Initially, the physiotherapist performs gentle stretches and joint mobilisations to restore a full, pain-free range of motion. Techniques like massage and gentle heat prepare the injured muscle for activation. Take care to avoid over-stretching the healing tissue.
Once flexibility is re-established, the therapist introduces gentle gluteal isometric holds, coactivating and re-educating synergist muscle groups like the deep hip rotators. Low-load isolated activation in safe ranges teaches the glutes to fire correctly. Neuromuscular connections are rebuilt.
Over weeks, the therapist increases the load on the healing glutes via eccentrics and concentric movement. Weight stays within tissue capacity until it’s ready for more. Appropriate loading stimulates collagen maturation while avoiding a re-tear. Compensatory patterns are corrected.
The carefully structured stages of rehabilitation restore muscle strength, endurance, and power to meet the demands of sport and activity without re-injury. Home exercises facilitate continued adaptation between sessions. The end goal is symmetrical, pain-free movement.
Recovery timeline for gluteal strain
Gluteal strains are categorised by severity of muscle fibre damage into grade I, II and III injuries. Recovery time correlates closely with strain grade:
- Grade I strains: Microscopic tearing of fewer than 5% of muscle fibres—mild soreness and tightness with minimal loss of strength or function. Often heal fully in 2-4 weeks.

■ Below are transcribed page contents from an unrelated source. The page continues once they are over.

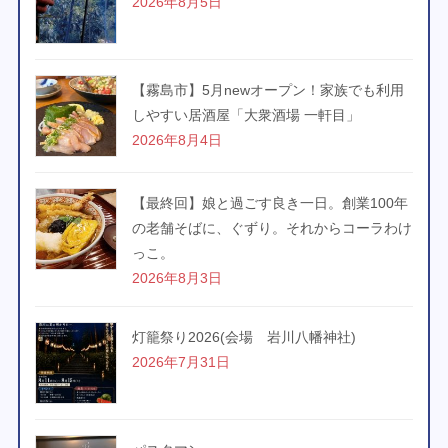
2026年8月5日
【霧島市】5月newオープン！家族でも利用
しやすい居酒屋「大衆酒場 一軒目」
2026年8月4日
【最終回】娘と過ごす良き一日。創業100年
の老舗そばに、ぐずり。それからコーラわけ
っこ。
2026年8月3日
灯籠祭り2026(会場 岩川八幡神社)
2026年7月31日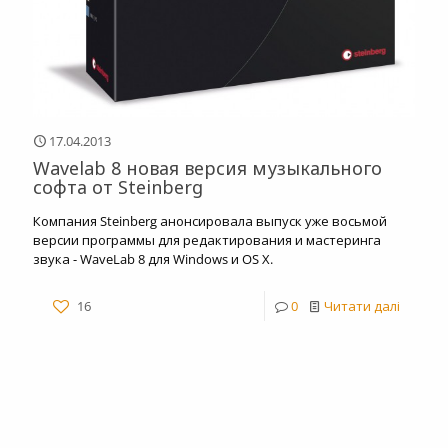
17.04.2013
Wavelab 8 новая версия музыкального
софта от Steinberg
Компания Steinberg анонсировала выпуск уже восьмой
версии программы для редактирования и мастеринга
звука - WaveLab 8 для Windows и OS X.
16
0
Читати далі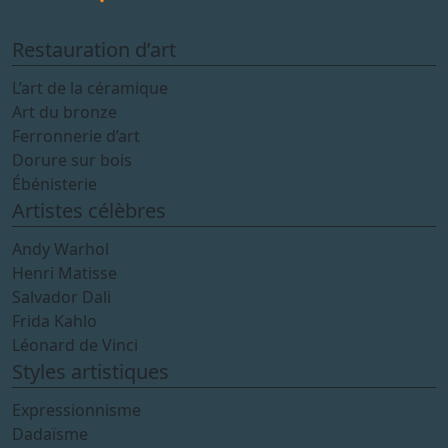
Restauration d’art
L’art de la céramique
Art du bronze
Ferronnerie d’art
Dorure sur bois
Ébénisterie
Artistes célèbres
Andy Warhol
Henri Matisse
Salvador Dali
Frida Kahlo
Léonard de Vinci
Styles artistiques
Expressionnisme
Dadaïsme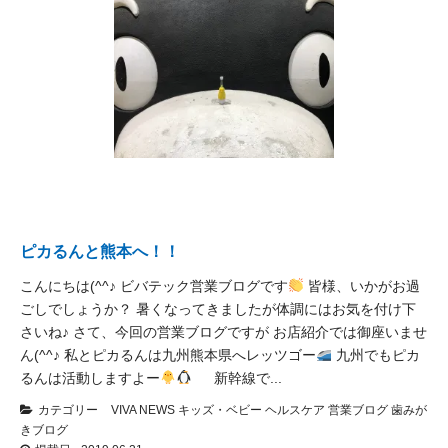
ピカるんと熊本へ！！
こんにちは(^^♪ ビバテック営業ブログです
皆様、いかがお過
ごしでしょうか？ 暑くなってきましたが体調にはお気を付け下
さいね♪ さて、今回の営業ブログですが お店紹介では御座いませ
ん(^^♪ 私とピカるんは九州熊本県へレッツゴー
九州でもピカ
るんは活動しますよー
新幹線で...
カテゴリー
VIVA NEWS
キッズ・ベビー
ヘルスケア
営業ブログ
歯みが
きブログ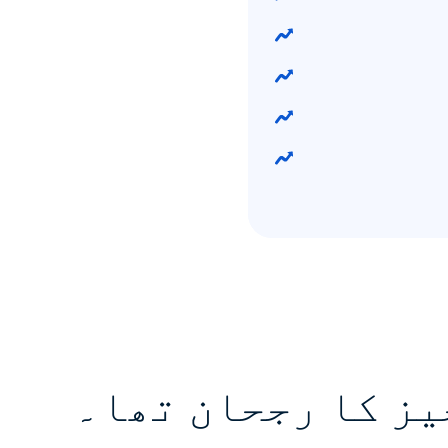
یز کا رجحان تھا۔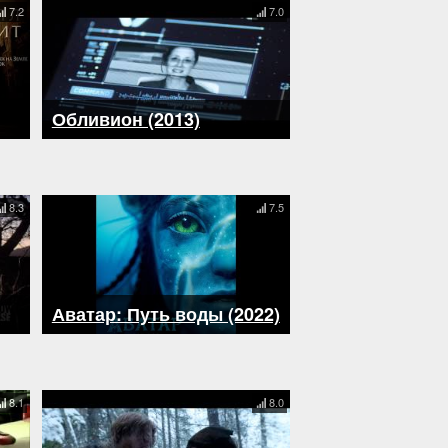
7.2
7.0
Обливион (2013)
8.3
7.5
Аватар: Путь воды (2022)
8.1
8.0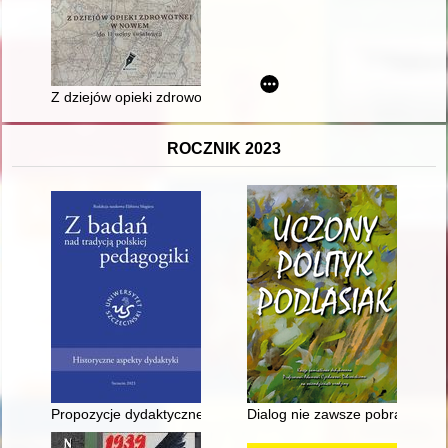
Z dziejów opieki zdrowotnej w Nowem (do II wojny światowej)
ROCZNIK 2023
Propozycje dydaktyczne przedstawiane na łamach "Ruchu Peda
Dialog nie zawsze pobratymczy :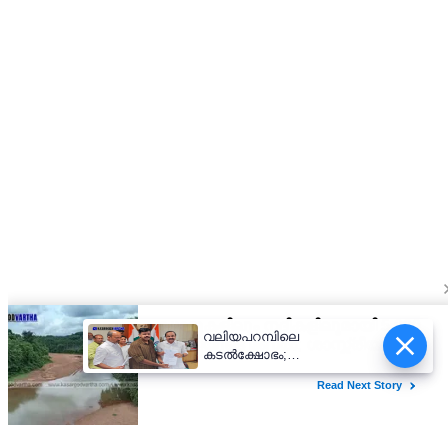
വലിയപറമ്പിലെ
കടൽക്ഷോഭം;
അടിയന്തരമായി ജിയോ
ബാഗുകൾ സ്ഥാപിക്കാൻ
മുഖ്യമന്ത്രിയുടെ നിർദേശം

- Grade II strains: More extensive damage with torn fibres but intact gross muscle anatomy. Moderate loss of function requires longer recovery over 4-8 weeks as scar tissue develops and then remodels.

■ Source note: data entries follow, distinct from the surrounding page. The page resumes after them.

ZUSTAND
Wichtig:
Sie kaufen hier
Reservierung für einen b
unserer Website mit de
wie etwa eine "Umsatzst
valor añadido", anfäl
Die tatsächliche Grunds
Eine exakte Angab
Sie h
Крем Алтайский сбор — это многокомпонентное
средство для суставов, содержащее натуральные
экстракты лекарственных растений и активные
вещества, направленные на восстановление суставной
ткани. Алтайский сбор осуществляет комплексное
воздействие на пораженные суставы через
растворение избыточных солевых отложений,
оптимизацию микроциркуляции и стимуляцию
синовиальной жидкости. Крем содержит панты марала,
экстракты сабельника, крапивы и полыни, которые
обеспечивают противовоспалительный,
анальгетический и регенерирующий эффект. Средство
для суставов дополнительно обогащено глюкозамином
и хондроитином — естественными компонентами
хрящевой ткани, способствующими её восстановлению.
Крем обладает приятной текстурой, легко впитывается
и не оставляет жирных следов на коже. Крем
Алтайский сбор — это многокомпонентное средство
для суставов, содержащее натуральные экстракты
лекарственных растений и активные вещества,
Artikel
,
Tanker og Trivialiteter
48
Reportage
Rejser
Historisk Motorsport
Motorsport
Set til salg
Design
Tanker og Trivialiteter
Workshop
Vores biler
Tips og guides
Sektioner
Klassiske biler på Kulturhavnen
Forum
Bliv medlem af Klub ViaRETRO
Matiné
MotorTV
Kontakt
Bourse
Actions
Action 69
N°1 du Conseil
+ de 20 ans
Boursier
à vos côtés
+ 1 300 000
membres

- Grade III strains: A tear extending across the entire muscle cross-section is debilitating but rare. Surgical repair can restore anatomy and accelerate recovery in full-thickness tears. Recovery takes 3-6 months gradually.
Recurring injury is unfortunately widespread with gluteal strains, usually from early aggravation before mature collagen stabilisation at 12 weeks post-injury. Even small areas of stiffness or persistent weakness in the muscle substantially increase injury recurrence risk.
Optimising flexibility and strength through physiotherapy, while avoiding provocative activities until the tissue fully recovers, gives the best results. Proper loading facilitates remodelling to prevent future tears. With appropriate rest early on and gradual reconditioning, most athletes return to full participation by the start of the next season.